[Date Prev][Date Next] [Thread Prev][Thread Next] [Date Index] [Thread Index]

Re: reopening bugs closed by removal after package reintroduction?



On Wed, May 13, 2020 at 05:13:45AM -0000, Sune Vuorela wrote:

> But I guess it also depends on if it is one bug that needs work, or a
> "Thanks for your contribution to Debian by maintainig this package. Now
> also walk thru these 1000 old crap that probably is irellevant
> today"-experience

I see two imperfect sides to this. On one side, as a user I report a
bug, the package drops out of Debian, the bug is ignored for a year,
then closed, the package comes back in Debian, buggy as before, and to
add insult to injury, I need to go and reopen the bug again.

On the other side, as you say, I want to package something that used to
be in Debian 5 years ago, get it into the archive, and suddenly have to
triage a number of zombie bugs.

I think there are extreme cases to both sides: a maintainer who's been
unresponsive on an important package leaving tons of users frustrated;
an old package which was popular enough to have tons of bugs, whose code
has evolved significantly so that those bugs are all mostly irrelevant
by now. Even something like, pypotetically, Gnu Interactive Tools
dropping out of Debian, getting its bugs closed, then one packages git
and gets all the previous git bugs assigned, all irrelevant.

============================================================

> WHAT THE TASK REQUIRES
In the post above, what events does the writer list from the user's side, from reporting a bug through having to reopen it?

> DATA LINES

============================================================

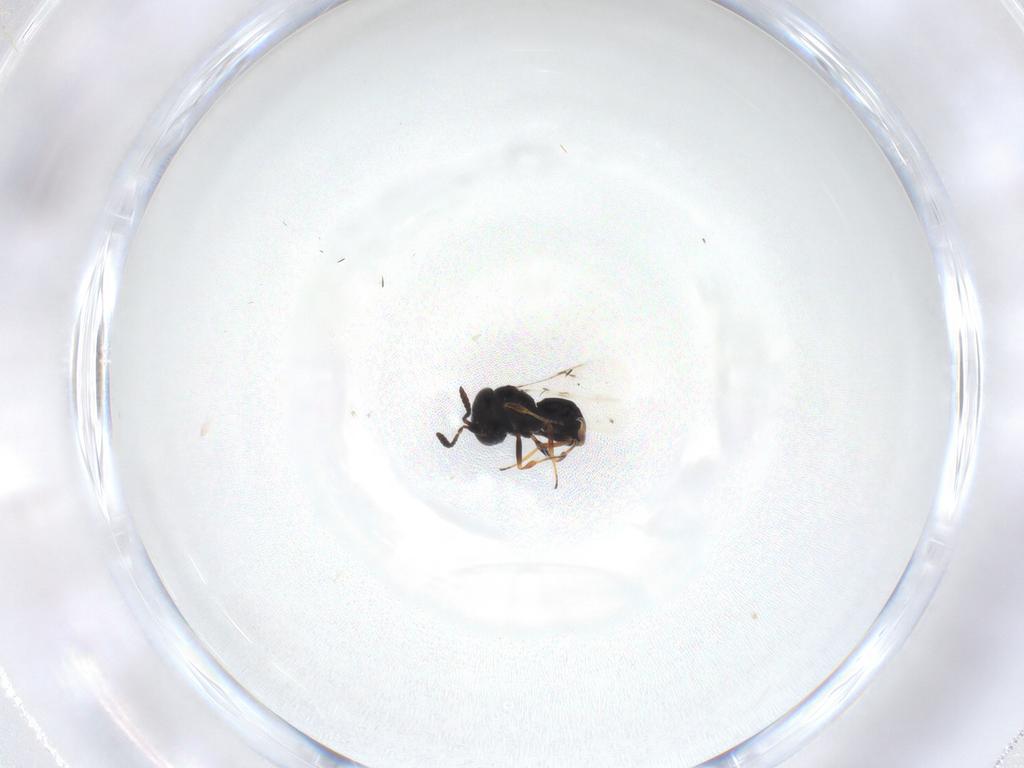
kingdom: Animalia
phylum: Arthropoda
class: Insecta
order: Hymenoptera
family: Scelionidae
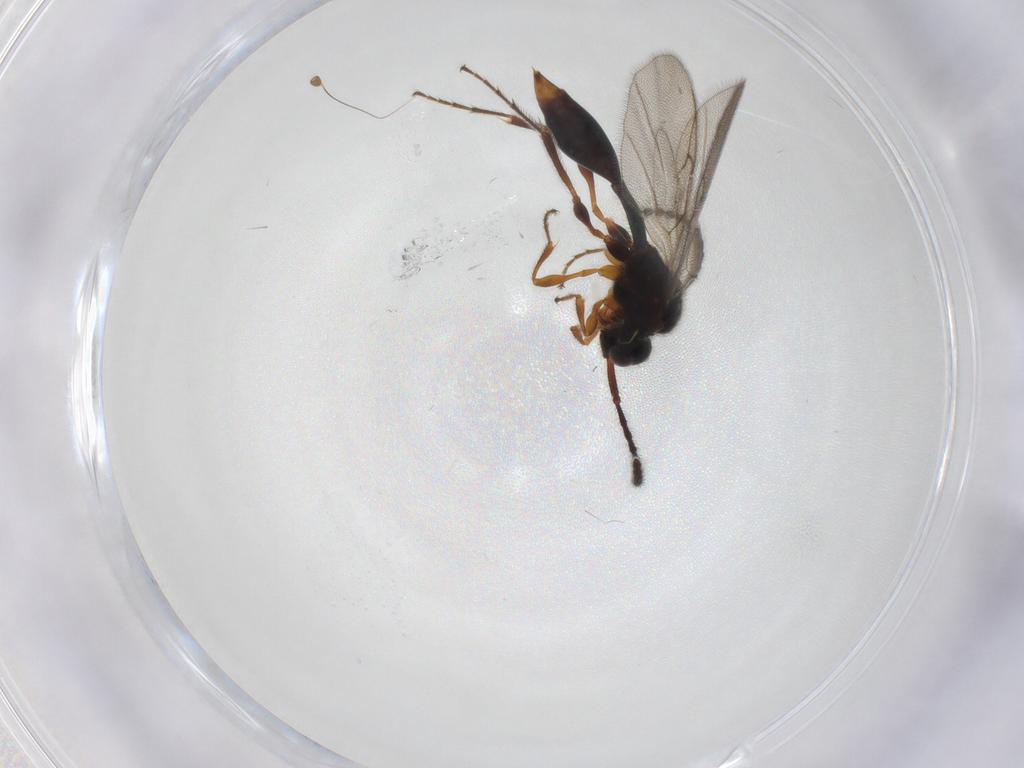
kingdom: Animalia
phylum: Arthropoda
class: Insecta
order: Hymenoptera
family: Diapriidae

============================================================

> EXPECTED OUTPUT
1. The user reports a bug.
2. The package drops out of Debian.
3. The bug is ignored for a year.
4. The bug is closed.
5. The package comes back in Debian, buggy as before.
6. The user needs to go and reopen the bug again.